(Study material)
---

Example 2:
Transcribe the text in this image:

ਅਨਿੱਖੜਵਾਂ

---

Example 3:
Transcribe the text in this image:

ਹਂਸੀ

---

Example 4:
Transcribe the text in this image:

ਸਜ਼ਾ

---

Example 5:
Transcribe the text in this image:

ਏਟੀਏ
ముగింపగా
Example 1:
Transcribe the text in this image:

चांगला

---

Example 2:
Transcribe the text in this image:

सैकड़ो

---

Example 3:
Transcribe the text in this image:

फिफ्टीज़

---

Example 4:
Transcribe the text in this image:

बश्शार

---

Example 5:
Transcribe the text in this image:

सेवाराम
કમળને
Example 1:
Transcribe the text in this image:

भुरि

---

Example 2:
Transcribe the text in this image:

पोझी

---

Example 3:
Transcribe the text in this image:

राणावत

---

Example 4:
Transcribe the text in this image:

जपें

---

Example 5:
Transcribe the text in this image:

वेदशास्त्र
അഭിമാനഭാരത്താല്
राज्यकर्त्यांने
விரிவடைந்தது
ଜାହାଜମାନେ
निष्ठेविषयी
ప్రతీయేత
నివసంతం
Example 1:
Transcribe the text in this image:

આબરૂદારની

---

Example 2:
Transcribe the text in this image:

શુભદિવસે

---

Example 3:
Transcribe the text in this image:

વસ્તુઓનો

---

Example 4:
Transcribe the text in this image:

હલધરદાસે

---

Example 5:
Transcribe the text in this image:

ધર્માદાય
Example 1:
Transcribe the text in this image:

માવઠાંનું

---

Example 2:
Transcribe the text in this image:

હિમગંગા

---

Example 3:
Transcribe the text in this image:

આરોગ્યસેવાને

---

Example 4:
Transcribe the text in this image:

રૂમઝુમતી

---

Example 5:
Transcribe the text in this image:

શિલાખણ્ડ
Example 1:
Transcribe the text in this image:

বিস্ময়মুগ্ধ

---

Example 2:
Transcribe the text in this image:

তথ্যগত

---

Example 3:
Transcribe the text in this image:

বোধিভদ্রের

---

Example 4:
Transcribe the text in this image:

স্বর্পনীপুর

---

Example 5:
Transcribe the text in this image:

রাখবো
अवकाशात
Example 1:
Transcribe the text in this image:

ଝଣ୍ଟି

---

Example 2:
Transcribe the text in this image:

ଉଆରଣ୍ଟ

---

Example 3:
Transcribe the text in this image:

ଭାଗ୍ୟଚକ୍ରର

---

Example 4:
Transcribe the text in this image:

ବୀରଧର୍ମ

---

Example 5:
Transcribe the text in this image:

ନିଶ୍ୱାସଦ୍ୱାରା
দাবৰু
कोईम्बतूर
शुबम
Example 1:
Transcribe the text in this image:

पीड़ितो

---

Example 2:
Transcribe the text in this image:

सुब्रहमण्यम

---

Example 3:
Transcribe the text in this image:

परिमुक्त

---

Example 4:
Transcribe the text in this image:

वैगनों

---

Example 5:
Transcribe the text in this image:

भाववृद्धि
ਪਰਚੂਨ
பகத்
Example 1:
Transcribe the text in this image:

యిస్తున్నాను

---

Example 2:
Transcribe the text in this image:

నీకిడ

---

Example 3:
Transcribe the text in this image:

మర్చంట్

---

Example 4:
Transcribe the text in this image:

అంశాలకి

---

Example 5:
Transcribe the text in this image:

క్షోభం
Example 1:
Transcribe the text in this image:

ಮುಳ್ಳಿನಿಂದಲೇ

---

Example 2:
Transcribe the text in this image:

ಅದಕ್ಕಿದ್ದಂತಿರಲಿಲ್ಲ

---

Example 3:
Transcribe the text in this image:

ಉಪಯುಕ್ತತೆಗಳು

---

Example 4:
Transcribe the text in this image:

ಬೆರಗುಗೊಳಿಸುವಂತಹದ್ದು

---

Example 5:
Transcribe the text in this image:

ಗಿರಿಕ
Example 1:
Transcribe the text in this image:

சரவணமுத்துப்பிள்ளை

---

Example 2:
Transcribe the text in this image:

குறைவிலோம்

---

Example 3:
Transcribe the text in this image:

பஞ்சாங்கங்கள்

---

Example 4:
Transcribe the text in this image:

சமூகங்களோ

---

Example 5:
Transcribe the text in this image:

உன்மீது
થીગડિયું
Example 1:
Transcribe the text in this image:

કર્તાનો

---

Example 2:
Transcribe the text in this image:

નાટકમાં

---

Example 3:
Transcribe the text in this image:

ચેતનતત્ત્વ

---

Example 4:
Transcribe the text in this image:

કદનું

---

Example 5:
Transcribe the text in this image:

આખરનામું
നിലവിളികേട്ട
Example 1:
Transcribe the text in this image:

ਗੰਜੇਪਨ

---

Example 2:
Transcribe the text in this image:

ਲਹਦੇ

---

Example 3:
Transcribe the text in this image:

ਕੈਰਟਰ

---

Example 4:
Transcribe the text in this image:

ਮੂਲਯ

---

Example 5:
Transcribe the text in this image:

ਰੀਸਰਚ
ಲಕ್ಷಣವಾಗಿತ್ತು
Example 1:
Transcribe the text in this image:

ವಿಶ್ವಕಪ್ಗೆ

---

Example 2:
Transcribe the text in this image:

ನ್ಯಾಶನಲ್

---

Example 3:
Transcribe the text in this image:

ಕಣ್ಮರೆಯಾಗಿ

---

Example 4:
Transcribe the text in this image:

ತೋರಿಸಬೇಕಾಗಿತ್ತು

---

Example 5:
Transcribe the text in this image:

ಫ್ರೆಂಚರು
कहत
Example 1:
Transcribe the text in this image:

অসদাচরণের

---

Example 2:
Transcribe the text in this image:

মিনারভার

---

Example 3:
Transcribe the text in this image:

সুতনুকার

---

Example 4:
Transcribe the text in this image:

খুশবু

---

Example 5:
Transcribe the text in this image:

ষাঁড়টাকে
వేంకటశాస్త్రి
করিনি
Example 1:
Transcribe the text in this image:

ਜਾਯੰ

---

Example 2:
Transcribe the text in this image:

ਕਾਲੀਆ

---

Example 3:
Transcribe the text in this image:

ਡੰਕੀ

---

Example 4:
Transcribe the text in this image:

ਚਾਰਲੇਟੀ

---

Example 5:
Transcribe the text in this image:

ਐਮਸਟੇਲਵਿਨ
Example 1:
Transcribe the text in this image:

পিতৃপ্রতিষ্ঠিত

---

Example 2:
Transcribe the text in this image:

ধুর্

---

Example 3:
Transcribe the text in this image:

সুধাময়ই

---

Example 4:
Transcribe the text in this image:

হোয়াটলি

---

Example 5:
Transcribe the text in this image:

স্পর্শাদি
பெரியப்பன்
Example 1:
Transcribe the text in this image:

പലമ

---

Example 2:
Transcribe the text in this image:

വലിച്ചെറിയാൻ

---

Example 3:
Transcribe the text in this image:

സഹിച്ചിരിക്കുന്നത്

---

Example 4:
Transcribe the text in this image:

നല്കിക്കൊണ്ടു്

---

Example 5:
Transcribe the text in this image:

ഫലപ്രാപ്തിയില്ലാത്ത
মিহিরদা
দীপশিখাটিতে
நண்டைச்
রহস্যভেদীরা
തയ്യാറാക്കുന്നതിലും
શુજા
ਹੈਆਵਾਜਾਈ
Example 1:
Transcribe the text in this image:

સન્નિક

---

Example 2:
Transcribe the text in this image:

(Directions)
From the data above, output every line exactly.

(Answer to this problem)
---

Example 2:
Transcribe the text in this image:

ਅਨਿੱਖੜਵਾਂ

---

Example 3:
Transcribe the text in this image:

ਹਂਸੀ

---

Example 4:
Transcribe the text in this image:

ਸਜ਼ਾ

---

Example 5:
Transcribe the text in this image:

ਏਟੀਏ
ముగింపగా
Example 1:
Transcribe the text in this image:

चांगला

---

Example 2:
Transcribe the text in this image:

सैकड़ो

---

Example 3:
Transcribe the text in this image:

फिफ्टीज़

---

Example 4:
Transcribe the text in this image:

बश्शार

---

Example 5:
Transcribe the text in this image:

सेवाराम
કમળને
Example 1:
Transcribe the text in this image:

भुरि

---

Example 2:
Transcribe the text in this image:

पोझी

---

Example 3:
Transcribe the text in this image:

राणावत

---

Example 4:
Transcribe the text in this image:

जपें

---

Example 5:
Transcribe the text in this image:

वेदशास्त्र
അഭിമാനഭാരത്താല്
राज्यकर्त्यांने
விரிவடைந்தது
ଜାହାଜମାନେ
निष्ठेविषयी
ప్రతీయేత
నివసంతం
Example 1:
Transcribe the text in this image:

આબરૂદારની

---

Example 2:
Transcribe the text in this image:

શુભદિવસે

---

Example 3:
Transcribe the text in this image:

વસ્તુઓનો

---

Example 4:
Transcribe the text in this image:

હલધરદાસે

---

Example 5:
Transcribe the text in this image:

ધર્માદાય
Example 1:
Transcribe the text in this image:

માવઠાંનું

---

Example 2:
Transcribe the text in this image:

હિમગંગા

---

Example 3:
Transcribe the text in this image:

આરોગ્યસેવાને

---

Example 4:
Transcribe the text in this image:

રૂમઝુમતી

---

Example 5:
Transcribe the text in this image:

શિલાખણ્ડ
Example 1:
Transcribe the text in this image:

বিস্ময়মুগ্ধ

---

Example 2:
Transcribe the text in this image:

তথ্যগত

---

Example 3:
Transcribe the text in this image:

বোধিভদ্রের

---

Example 4:
Transcribe the text in this image:

স্বর্পনীপুর

---

Example 5:
Transcribe the text in this image:

রাখবো
अवकाशात
Example 1:
Transcribe the text in this image:

ଝଣ୍ଟି

---

Example 2:
Transcribe the text in this image:

ଉଆରଣ୍ଟ

---

Example 3:
Transcribe the text in this image:

ଭାଗ୍ୟଚକ୍ରର

---

Example 4:
Transcribe the text in this image:

ବୀରଧର୍ମ

---

Example 5:
Transcribe the text in this image:

ନିଶ୍ୱାସଦ୍ୱାରା
দাবৰু
कोईम्बतूर
शुबम
Example 1:
Transcribe the text in this image:

पीड़ितो

---

Example 2:
Transcribe the text in this image:

सुब्रहमण्यम

---

Example 3:
Transcribe the text in this image:

परिमुक्त

---

Example 4:
Transcribe the text in this image:

वैगनों

---

Example 5:
Transcribe the text in this image:

भाववृद्धि
ਪਰਚੂਨ
பகத்
Example 1:
Transcribe the text in this image:

యిస్తున్నాను

---

Example 2:
Transcribe the text in this image:

నీకిడ

---

Example 3:
Transcribe the text in this image:

మర్చంట్

---

Example 4:
Transcribe the text in this image:

అంశాలకి

---

Example 5:
Transcribe the text in this image:

క్షోభం
Example 1:
Transcribe the text in this image:

ಮುಳ್ಳಿನಿಂದಲೇ

---

Example 2:
Transcribe the text in this image:

ಅದಕ್ಕಿದ್ದಂತಿರಲಿಲ್ಲ

---

Example 3:
Transcribe the text in this image:

ಉಪಯುಕ್ತತೆಗಳು

---

Example 4:
Transcribe the text in this image:

ಬೆರಗುಗೊಳಿಸುವಂತಹದ್ದು

---

Example 5:
Transcribe the text in this image:

ಗಿರಿಕ
Example 1:
Transcribe the text in this image:

சரவணமுத்துப்பிள்ளை

---

Example 2:
Transcribe the text in this image:

குறைவிலோம்

---

Example 3:
Transcribe the text in this image:

பஞ்சாங்கங்கள்

---

Example 4:
Transcribe the text in this image:

சமூகங்களோ

---

Example 5:
Transcribe the text in this image:

உன்மீது
થીગડિયું
Example 1:
Transcribe the text in this image:

કર્તાનો

---

Example 2:
Transcribe the text in this image:

નાટકમાં

---

Example 3:
Transcribe the text in this image:

ચેતનતત્ત્વ

---

Example 4:
Transcribe the text in this image:

કદનું

---

Example 5:
Transcribe the text in this image:

આખરનામું
നിലവിളികേട്ട
Example 1:
Transcribe the text in this image:

ਗੰਜੇਪਨ

---

Example 2:
Transcribe the text in this image:

ਲਹਦੇ

---

Example 3:
Transcribe the text in this image:

ਕੈਰਟਰ

---

Example 4:
Transcribe the text in this image:

ਮੂਲਯ

---

Example 5:
Transcribe the text in this image:

ਰੀਸਰਚ
ಲಕ್ಷಣವಾಗಿತ್ತು
Example 1:
Transcribe the text in this image:

ವಿಶ್ವಕಪ್ಗೆ

---

Example 2:
Transcribe the text in this image:

ನ್ಯಾಶನಲ್

---

Example 3:
Transcribe the text in this image:

ಕಣ್ಮರೆಯಾಗಿ

---

Example 4:
Transcribe the text in this image:

ತೋರಿಸಬೇಕಾಗಿತ್ತು

---

Example 5:
Transcribe the text in this image:

ಫ್ರೆಂಚರು
कहत
Example 1:
Transcribe the text in this image:

অসদাচরণের

---

Example 2:
Transcribe the text in this image:

মিনারভার

---

Example 3:
Transcribe the text in this image:

সুতনুকার

---

Example 4:
Transcribe the text in this image:

খুশবু

---

Example 5:
Transcribe the text in this image:

ষাঁড়টাকে
వేంకటశాస్త్రి
করিনি
Example 1:
Transcribe the text in this image:

ਜਾਯੰ

---

Example 2:
Transcribe the text in this image:

ਕਾਲੀਆ

---

Example 3:
Transcribe the text in this image:

ਡੰਕੀ

---

Example 4:
Transcribe the text in this image:

ਚਾਰਲੇਟੀ

---

Example 5:
Transcribe the text in this image:

ਐਮਸਟੇਲਵਿਨ
Example 1:
Transcribe the text in this image:

পিতৃপ্রতিষ্ঠিত

---

Example 2:
Transcribe the text in this image:

ধুর্

---

Example 3:
Transcribe the text in this image:

সুধাময়ই

---

Example 4:
Transcribe the text in this image:

হোয়াটলি

---

Example 5:
Transcribe the text in this image:

স্পর্শাদি
பெரியப்பன்
Example 1:
Transcribe the text in this image:

പലമ

---

Example 2:
Transcribe the text in this image:

വലിച്ചെറിയാൻ

---

Example 3:
Transcribe the text in this image:

സഹിച്ചിരിക്കുന്നത്

---

Example 4:
Transcribe the text in this image:

നല്കിക്കൊണ്ടു്

---

Example 5:
Transcribe the text in this image:

ഫലപ്രാപ്തിയില്ലാത്ത
মিহিরদা
দীপশিখাটিতে
நண்டைச்
রহস্যভেদীরা
തയ്യാറാക്കുന്നതിലും
શુજા
ਹੈਆਵਾਜਾਈ
Example 1:
Transcribe the text in this image:

સન્નિક

---

Example 2:
Transcribe the text in this image:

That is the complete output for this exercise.